Sabato 12 ottobre.
Un giorno come tanti, se lo guardi distrattamente sul calendario dello stramaledetto telefonino che ti porti appresso, attaccato come una cozza allo scoglio.
Ma per un gruppo di "ragazzi" capaci di coltivare i sogni per farne nascere vite straordinarie, sabato 12 ottobre ha rappresentato una serie di traguardi importanti, tra i quali possiamo annoverare vent'anni di musica insieme e l'uscita di un libro che proprio questi vent'anni celebra.
Loro sono "Banda minima Garantita": una band romana composta da elementi che hanno fatto di musica e amicizia uno stile di vita per cinque lustri filati filati, e che oggi possono guardarsi indietro certi di aver fatto la cosa giusta.
Il luogo è la Locanda Blues di Roma: un tempio della buona musica dove se entri con l'autotune, come minimo ti mettono a cuocere insieme allo stinco di maiale.

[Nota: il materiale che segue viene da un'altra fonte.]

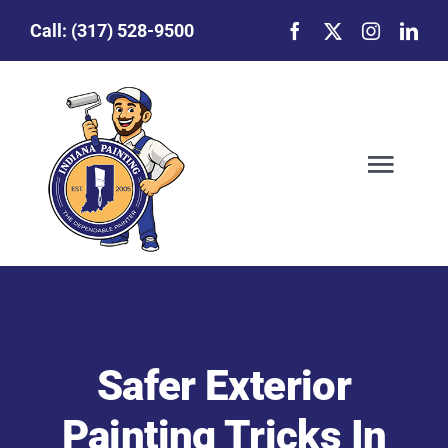
Skip
Call:
(317) 528-9500
to
content
Togg
Navig
Our Story
Featured Projects
Safer Exterior
Commercial Painting
Painting Tricks In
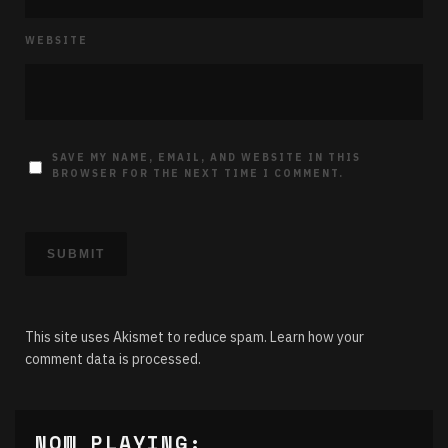
WEBSITE
SAVE MY NAME, EMAIL, AND WEBSITE IN THIS
BROWSER FOR THE NEXT TIME I COMMENT.
This site uses Akismet to reduce spam.
Learn how your
comment data is processed.
NOW PLAYING:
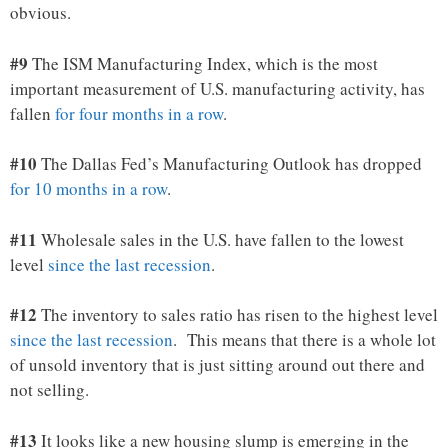
obvious.
#9
The ISM Manufacturing Index, which is the most
important measurement of U.S. manufacturing activity, has
fallen
for four months in a row
.
#10
The Dallas Fed’s Manufacturing Outlook has dropped
for 10 months in a row
.
#11
Wholesale sales in the U.S. have fallen to the lowest
level
since the last recession
.
#12
The inventory to sales ratio has risen to the highest level
since the last recession
. This means that there is a whole lot
of unsold inventory that is just sitting around out there and
not selling.
#13
It looks like a new housing slump is emerging in the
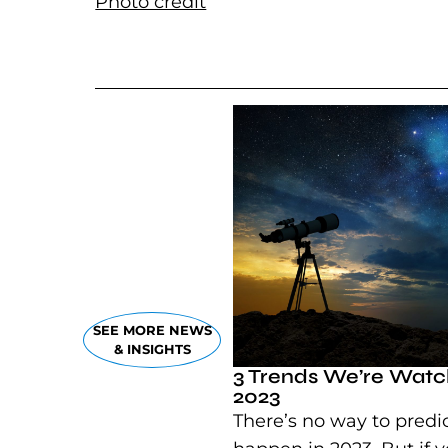
Photo credit
(goes to new website)
SEE MORE NEWS
& INSIGHTS
3 Trends We’re Watch
2023
There’s no way to predic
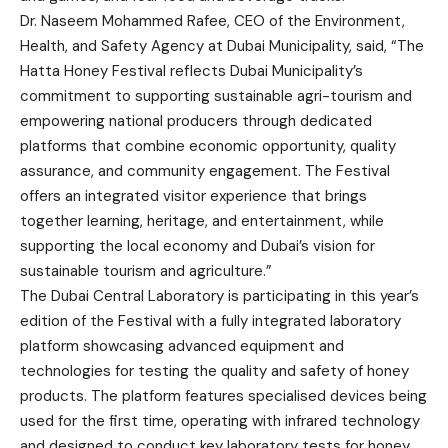
Dr. Naseem Mohammed Rafee, CEO of the Environment,
Health, and Safety Agency at Dubai Municipality, said, “The
Hatta Honey Festival reflects Dubai Municipality’s
commitment to supporting sustainable agri-tourism and
empowering national producers through dedicated
platforms that combine economic opportunity, quality
assurance, and community engagement. The Festival
offers an integrated visitor experience that brings
together learning, heritage, and entertainment, while
supporting the local economy and Dubai’s vision for
sustainable tourism and agriculture.”
The Dubai Central Laboratory is participating in this year’s
edition of the Festival with a fully integrated laboratory
platform showcasing advanced equipment and
technologies for testing the quality and safety of honey
products. The platform features specialised devices being
used for the first time, operating with infrared technology
and designed to conduct key laboratory tests for honey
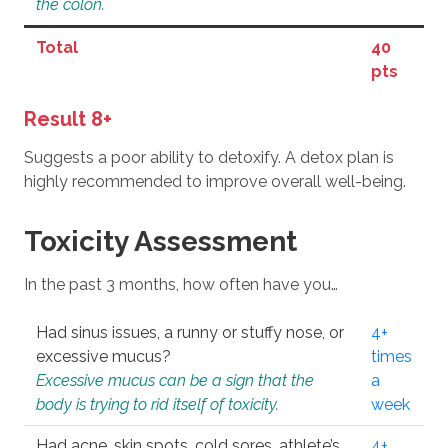
the colon.
Total
40
pts
Result 8+
Suggests a poor ability to detoxify. A detox plan is
highly recommended to improve overall well-being.
Toxicity Assessment
In the past 3 months, how often have you…
Had sinus issues, a runny or stuffy nose, or
4+
excessive mucus?
times
Excessive mucus can be a sign that the
a
body is trying to rid itself of toxicity.
week
Had acne, skin spots, cold sores, athlete’s
4+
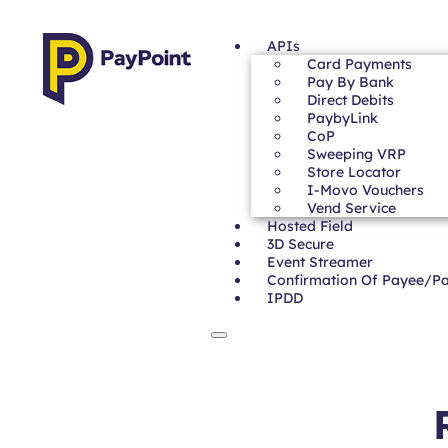
APIs
Card Payments
Pay By Bank
Direct Debits
PaybyLink
CoP
Sweeping VRP
Store Locator
I-Movo Vouchers
Vend Service
Hosted Field
3D Secure
Event Streamer
Confirmation Of Payee/P
IPDD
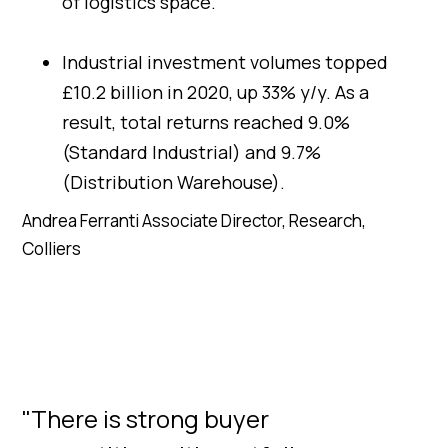
of logistics space.
Industrial investment volumes topped
£10.2 billion in 2020, up 33% y/y. As a
result, total returns reached 9.0%
(Standard Industrial) and 9.7%
(Distribution Warehouse).
Andrea Ferranti Associate Director, Research,
Colliers
"There is strong buyer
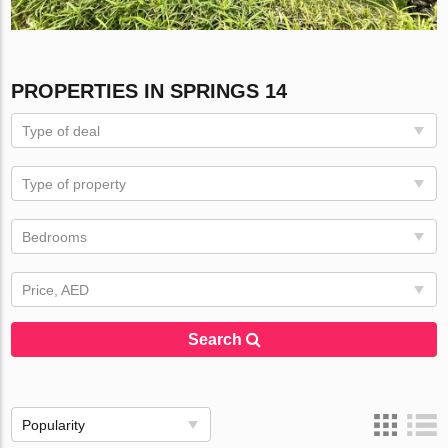
PROPERTIES IN SPRINGS 14
Type of deal
Type of property
Bedrooms
Price, AED
Search
Popularity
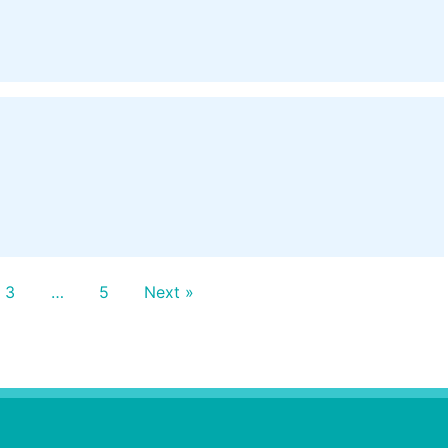
3
…
5
Next »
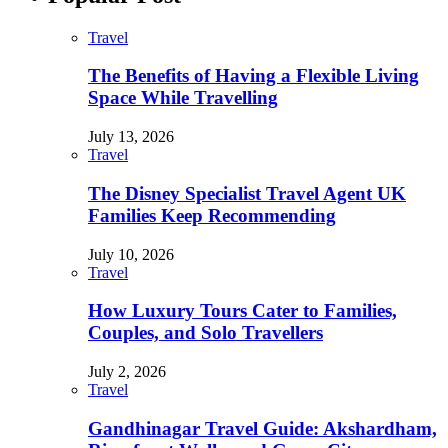
Travel
The Benefits of Having a Flexible Living
Space While Travelling
July 13, 2026
Travel
The Disney Specialist Travel Agent UK
Families Keep Recommending
July 10, 2026
Travel
How Luxury Tours Cater to Families,
Couples, and Solo Travellers
July 2, 2026
Travel
Gandhinagar Travel Guide: Akshardham,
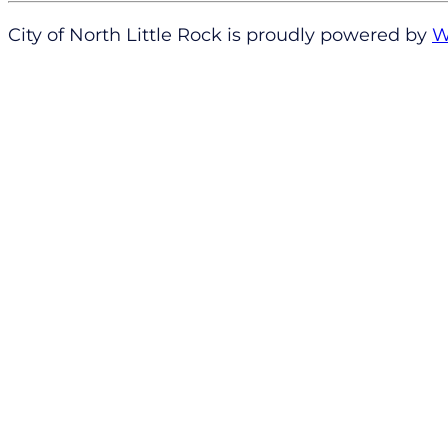
City of North Little Rock is proudly powered by
W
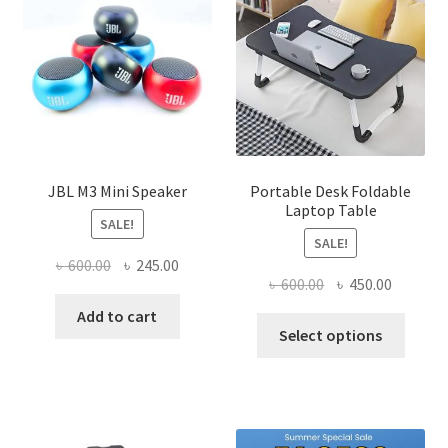
JBL M3 Mini Speaker
Portable Desk Foldable
Laptop Table
SALE!
SALE!
Original
Current
৳
600.00
৳
245.00
Original
Current
৳
600.00
৳
450.00
price
price
price
price
was:
is:
Add to cart
This
was:
is:
Select options
৳ 600.00.
৳ 245.00.
produ
৳ 600.00.
৳ 450.00
has
multi
varian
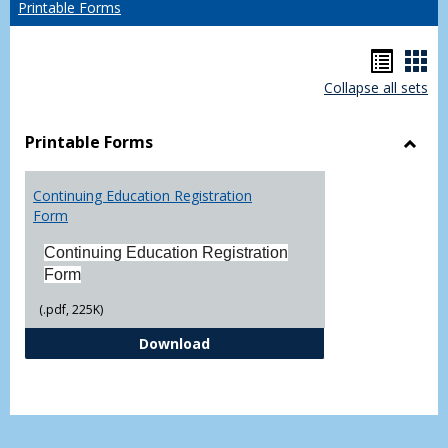
Printable Forms
Hando
Han
Collapse all sets
list
car
view
vie
Printable Forms
Toggl
Printa
Continuing Education Registration
Form
Form
Continuing Education Registration
Form
(.pdf, 225K)
Continuing Education Registrati
Download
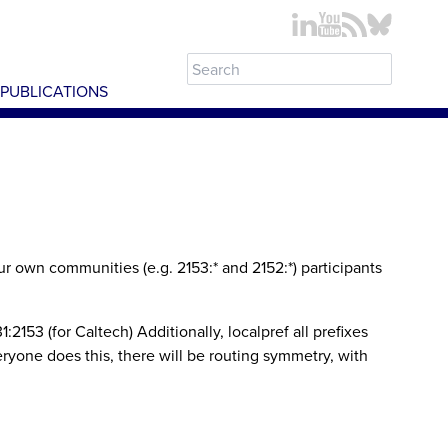
PUBLICATIONS
 own communities (e.g. 2153:* and 2152:*) participants
153 (for Caltech) Additionally, localpref all prefixes
ryone does this, there will be routing symmetry, with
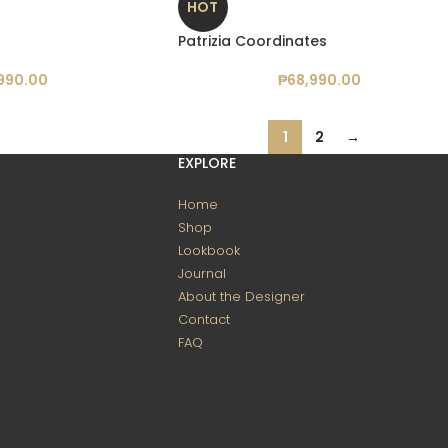
HOT
Patrizia Coordinates
990.00
₱
68,990.00
1
2
→
EXPLORE
Home
Shop
Lookbook
Journal
About the Designer
Contact
FAQ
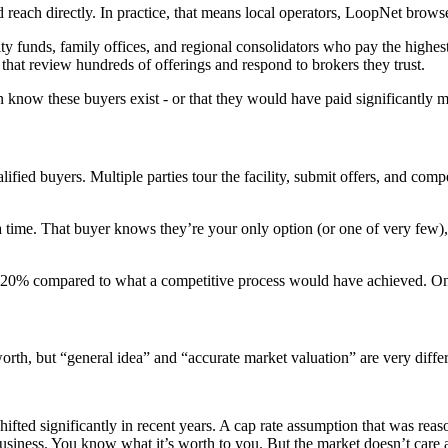
 reach directly. In practice, that means local operators, LoopNet brow
ty funds, family offices, and regional consolidators who pay the highes
hat review hundreds of offerings and respond to brokers they trust.
 know these buyers exist - or that they would have paid significantly m
fied buyers. Multiple parties tour the facility, submit offers, and compe
time. That buyer knows they’re your only option (or one of very few), 
0–20% compared to what a competitive process would have achieved. On a 
worth, but “general idea” and “accurate market valuation” are very differ
ifted significantly in recent years. A cap rate assumption that was re
business. You know what it’s worth to you. But the market doesn’t care 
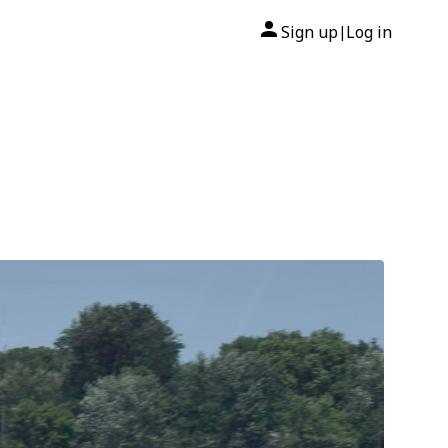
Sign up
Log in
|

I personaggi sono Lisa Di Giovanni, amica, collega e impareggiabile Ufficio Stampa, Rita Ricci, giornalista alla quale non capisco perché non abbiano già riconosciuto il Pulitzer, e altre duecento persone che hanno affollato ogni angolo libero godendosi la festa dei sei musicisti come si faceva ai tempi del liceo, quando ancora i telefonini non c'erano e le rivalità si articolavano tra i fans dei Led Zeppelin e quelli dei Deep Purple.
È stato un meraviglioso tuffo nel passato accompagnato da brani italiani e internazionali che hanno smosso ricordi profondi in ognuno dei presenti, in un viaggio tra Santana, Berté, Gaetano, Dire Straits e Creedence.
Sono stati momenti toccanti, grazie anche all'interpretazione della Band, che è stata capace di scatenare una ridda di emozioni nei presenti come nemmeno i gruppi più blasonati sono capaci di fare.
Personalmente devo ringraziare tutti loro: Massimo e Alessio Lai, due voci in grado di graffiare e accarezzare con la stessa apparente semplicità ; Antonio De Santis, bassista di rango e ottima voce, preciso come un orologio svizzero e morbido come un marshmallow sciolto nella cioccolata calda; Raffaele Longo, batterista di lungo corso e virtuoso di ogni ritmo, capace di trasformarsi ora in un metronomo umano, ora in un fantasista senza pari; Mauro Moriconi, chitarrista bionico con una padronanza negli assoli da far dimenticare che sul palco c'è lui invece di Mark Knopfler. E un grazie speciale a Emilio Ripani.
Sì, perché lui non lo sa, ma quando ha imbracciato la chitarra acustica e ha lasciato scivolare nell'amplificatore i primi accordi di "Father and son" di Cat Stevens, dentro mi si è aperta un voragine grande come la Fossa delle Marianne e per un attimo babbo è stato di nuovo accanto a me, dopo quel 21 di luglio, sempre troppo vicino, che me lo ha portato via.
Ecco. Non lo sapevi, Emilio, ma adesso lo sai: dopo quasi tre mesi sono riuscito a versare parte di quelle lacrime che ancora si rifiutano di scendere, e per questo ti sono grato.
Per fortuna il buio in sala ha protetto questo mio momento troppo umano per un editore, che come è noto dovrebbe essere un bastardo con un calcolatore al posto del cuore e il catalogo al posto dell'anima.
E comunque il 17 novembre si replica.
Al Fonclea, questa volta: altro tempio storico della musica dal vivo a Roma.
Chi non ci sarà non sa cosa si perde.